Especially when management is under pressure to meet performance expectations under difficult conditions, audit committees should be cautious about curtailing audit fees or services, Kinney says. “If you skimp on the audit, you don’t know as much, and that may be your one chance to find out what management is doing.”

It’s hard to draw a dotted line between audit quality and audit fees, says Kinney. The S&P 500 already have a low level of reported material weaknesses, and audit experts and regulators have puzzled aloud about whether that means internal controls are largely effective, or weaknesses simply are going undetected or unreported.

SEC Accounting Fellow Doug Besch, in a speech late last year, noted that it was ironic that, just as companies were experiencing one of the most challenging financial reporting environments of recent years, the number of companies reporting material weaknesses continued to decline. While the decline could be due to better controls, the trend “could also be due to material weaknesses not being identified or reported,” he said.

MATERIAL WEAKNESS TRENDS

The following chart from the Securities and Exchange Commission illustrates trends the Commission has noted in material weaknesses:

Source: Securities and Exchange Commission.

As an example, at times, when Crowe has received proposal requests from companies looking for a new audit firm, some “felt their external auditors were being unreasonable when it came to classification of deficiencies, significant deficiencies, and material weaknesses,” says Murphy. “[T]hey were getting a sense of what our tolerance was and whether there was any latitude in evaluating deficiencies reported in the past.”
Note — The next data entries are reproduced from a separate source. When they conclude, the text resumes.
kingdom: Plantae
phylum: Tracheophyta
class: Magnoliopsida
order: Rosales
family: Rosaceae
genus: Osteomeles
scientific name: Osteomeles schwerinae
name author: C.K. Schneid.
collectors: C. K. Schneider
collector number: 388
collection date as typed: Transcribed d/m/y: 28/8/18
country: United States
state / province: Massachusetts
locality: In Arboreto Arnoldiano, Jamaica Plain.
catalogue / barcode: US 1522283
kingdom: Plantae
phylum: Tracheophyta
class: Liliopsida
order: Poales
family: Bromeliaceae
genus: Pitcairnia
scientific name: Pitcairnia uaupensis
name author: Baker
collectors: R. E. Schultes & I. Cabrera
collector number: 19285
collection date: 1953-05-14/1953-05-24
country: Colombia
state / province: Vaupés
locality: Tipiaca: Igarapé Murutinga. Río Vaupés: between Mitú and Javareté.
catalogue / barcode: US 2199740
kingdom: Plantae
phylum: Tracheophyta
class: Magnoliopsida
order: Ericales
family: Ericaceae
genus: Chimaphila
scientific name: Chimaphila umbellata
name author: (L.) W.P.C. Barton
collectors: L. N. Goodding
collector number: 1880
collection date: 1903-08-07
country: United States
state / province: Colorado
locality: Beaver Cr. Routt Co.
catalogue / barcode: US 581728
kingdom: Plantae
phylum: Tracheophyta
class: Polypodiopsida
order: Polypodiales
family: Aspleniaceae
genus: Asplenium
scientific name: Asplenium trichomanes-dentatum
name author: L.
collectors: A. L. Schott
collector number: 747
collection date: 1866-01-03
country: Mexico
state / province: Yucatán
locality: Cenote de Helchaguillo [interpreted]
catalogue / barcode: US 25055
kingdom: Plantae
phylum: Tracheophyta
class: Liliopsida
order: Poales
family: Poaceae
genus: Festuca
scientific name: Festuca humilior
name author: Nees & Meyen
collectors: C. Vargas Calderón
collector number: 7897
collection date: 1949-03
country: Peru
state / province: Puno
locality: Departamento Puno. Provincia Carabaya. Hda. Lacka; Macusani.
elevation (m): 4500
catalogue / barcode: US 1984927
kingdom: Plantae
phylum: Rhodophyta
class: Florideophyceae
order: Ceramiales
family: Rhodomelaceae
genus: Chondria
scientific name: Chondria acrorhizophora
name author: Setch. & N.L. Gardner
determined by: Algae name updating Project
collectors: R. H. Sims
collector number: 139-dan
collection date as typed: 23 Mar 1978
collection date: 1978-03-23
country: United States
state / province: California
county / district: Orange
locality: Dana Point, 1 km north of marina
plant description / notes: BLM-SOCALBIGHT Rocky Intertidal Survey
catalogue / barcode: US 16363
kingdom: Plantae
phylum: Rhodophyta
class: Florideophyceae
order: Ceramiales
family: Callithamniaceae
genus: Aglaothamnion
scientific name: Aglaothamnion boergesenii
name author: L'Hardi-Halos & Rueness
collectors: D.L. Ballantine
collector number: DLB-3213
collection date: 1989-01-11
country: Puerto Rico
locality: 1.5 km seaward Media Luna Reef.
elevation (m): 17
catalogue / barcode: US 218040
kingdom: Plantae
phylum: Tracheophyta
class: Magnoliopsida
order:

DeLoach says that, while some are curious about whether a decline in fees paid for the audit will lead to a decline in audit quality, he believes the 2009 phenomenon can be attributed largely to economic conditions. “Companies in general were very aggressive in looking at all their service providers and asking: ‘what can you do for me?’” he says.

Murphy and DeLoach both believe things have leveled off in 2010, with audit fees seeing no significant increases or decreases. “I expect it to stay flat for the next few years,” says Murphy. “Some companies that are struggling may still ask for concessions, but it won’t be across the board.”

Audrey Gramling, an accounting professor at Kennesaw State University, says now is the time for audit committees to pay less attention to fees and more attention to quality. “Audit committees really need to step up and do their job and demand higher-quality audits, not cheaper audits,” she says.